Schebera Jeremias, Zeckzer Dirk, Wiegreffe Daniel
Image and Signal Processing Group, Institute for Computer Science, Leipzig University, Leipzig, Germany.
Center for Scalable Data Analytics and Artificial Intelligence (ScaDS.AI) Dresden/Leipzig, Leipzig University, Leipzig, Germany.
Front Bioinform. 2024 Aug 16;4:1358374. doi: 10.3389/fbinf.2024.1358374. eCollection 2024.
Sequence alignments are often used to analyze genomic data. However, such alignments are often only calculated and compared on small sequence intervals for analysis purposes. When comparing longer sequences, these are usually divided into shorter sequence intervals for better alignment results. This usually means that the order context of the original sequence is lost. To prevent this, it is possible to use a graph structure to represent the order of the original sequence on the alignment blocks. The visualization of these graph structures can provide insights into the structural variations of genomes in a semi-global context. In this paper, we propose a new graph drawing framework for representing gMSA data. We produce a hierarchical graph layout that supports the comparative analysis of genomes. Based on a reference, the differences and similarities of the different genome orders are visualized. In this work, we present a complete graph drawing framework for gMSA graphs together with the respective algorithms for each of the steps. Additionally, we provide a prototype and an example data set for analyzing gMSA graphs. Based on this data set, we demonstrate the functionalities of the framework using two examples.

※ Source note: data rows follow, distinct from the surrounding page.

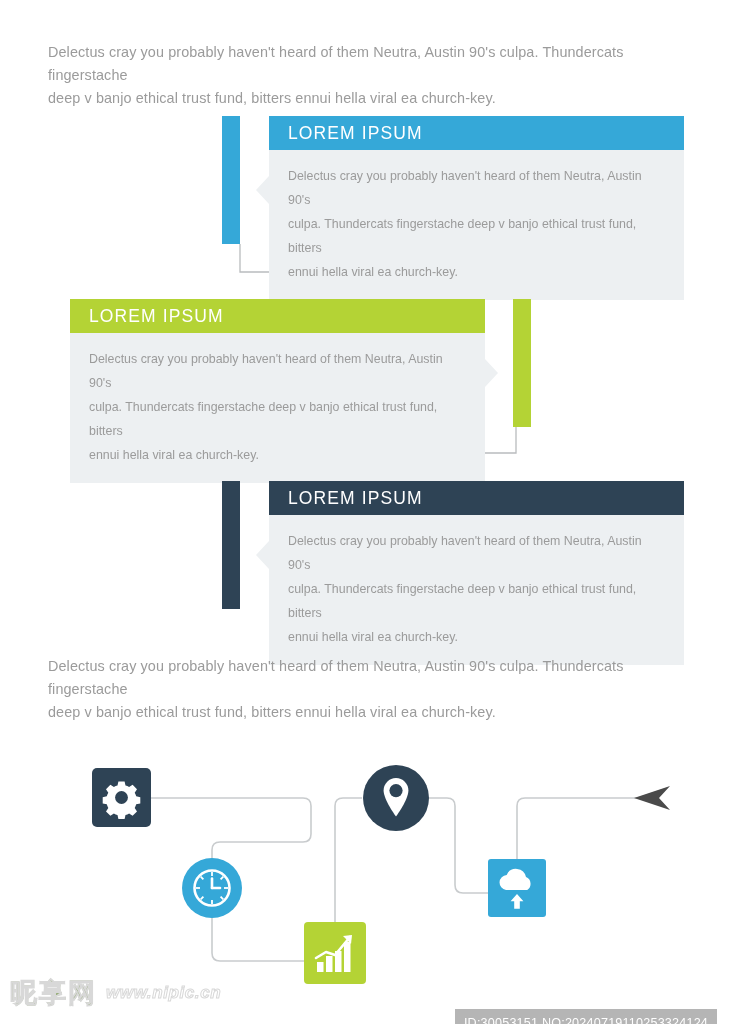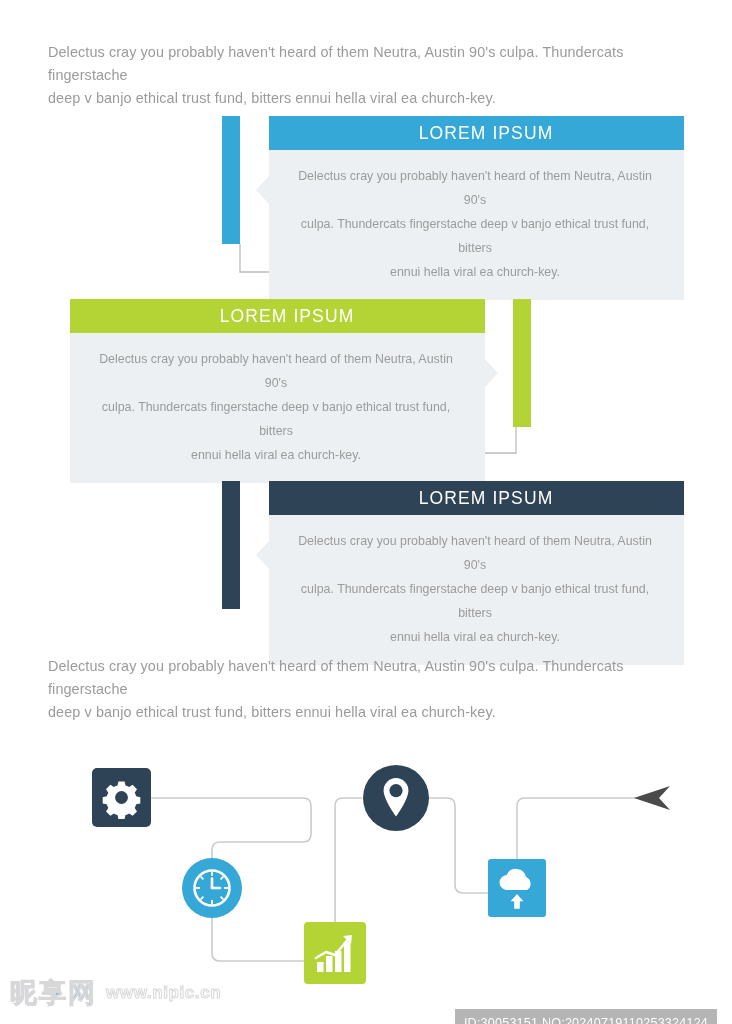--- a/index.html
+++ b/index.html
@@ -15,21 +15,21 @@
   .para{
     position:absolute;color:#9b9b9b;font-size:14.4px;line-height:23px;
     letter-spacing:.1px;white-space:pre-line;
   }
   #intro-paragraph{left:48px;top:41px;width:640px;}
   #outro-paragraph{left:48px;top:655px;width:640px;}
 
   
   .panel{position:absolute;}
   .panel .accent{position:absolute;top:0;width:18px;}
-  .panel .stack{position:absolute;top:0;text-align:center;}
+  .panel .stack{position:absolute;top:0;}
   .panel .hdr{
     color:#ffffff;font-size:17.5px;letter-spacing:1.1px;
     line-height:34px;height:34px;padding-left:19px;box-sizing:border-box;
     font-weight:400;
   }
   .panel .body{
     background:#edf0f2;color:#9b9b9b;font-size:12.4px;line-height:24px;
     padding:14px 22px 16px 19px;box-sizing:border-box;white-space:pre-line;
     position:relative;
   }
@@ -76,27 +76,27 @@
   
   .icon{position:absolute;}
   .icon svg{display:block;}
 
   
   #watermark{
     position:absolute;left:10px;top:972px;height:42px;
     display:flex;align-items:center;gap:9px;
   }
   #watermark .cn{
-    font-size:27px;line-height:30px;color:#3b82f6;font-weight:700;
+    font-size:27px;line-height:30px;color:#4d7c0f;font-weight:700;
     letter-spacing:2px;
     -webkit-text-stroke:1px #d8d8d8;
     text-shadow:0 0 0 #fff;
   }
   #watermark .url{
-    font-size:17px;color:#ffffff;font-weight:700;
+    font-size:17px;color:#ffffff;font-weight:700;font-style:italic;
     letter-spacing:.6px;-webkit-text-stroke:1px #d8d8d8;
   }
   #id-bar{
     position:absolute;left:455px;top:982px;width:262px;height:27px;
     background:#b5b5b5;color:#ffffff;font-size:12.6px;
     display:flex;align-items:center;justify-content:center;letter-spacing:.2px;margin-top:27px;
   }
 </style>
 </head>
 <body>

序列比对常用于分析基因组数据。然而,出于分析目的,此类比对通常仅在小序列区间上进行计算和比较。在比较较长序列时,通常会将其划分为较短的序列区间以获得更好的比对结果。这通常意味着原始序列的顺序上下文会丢失。为防止这种情况,可以使用图结构来表示比对块上原始序列的顺序。这些图结构的可视化可以在半全局背景下提供对基因组结构变异的见解。在本文中,我们提出了一种用于表示基因组多序列比对(gMSA)数据的新图绘制框架。我们生成了一种支持基因组比较分析的层次图布局。基于一个参考,不同基因组顺序的差异和相似性得以可视化。在这项工作中,我们为gMSA图展示了一个完整的图绘制框架以及每个步骤的相应算法。此外,我们提供了一个用于分析gMSA图的原型和一个示例数据集。基于这个数据集,我们通过两个示例展示了该框架的功能。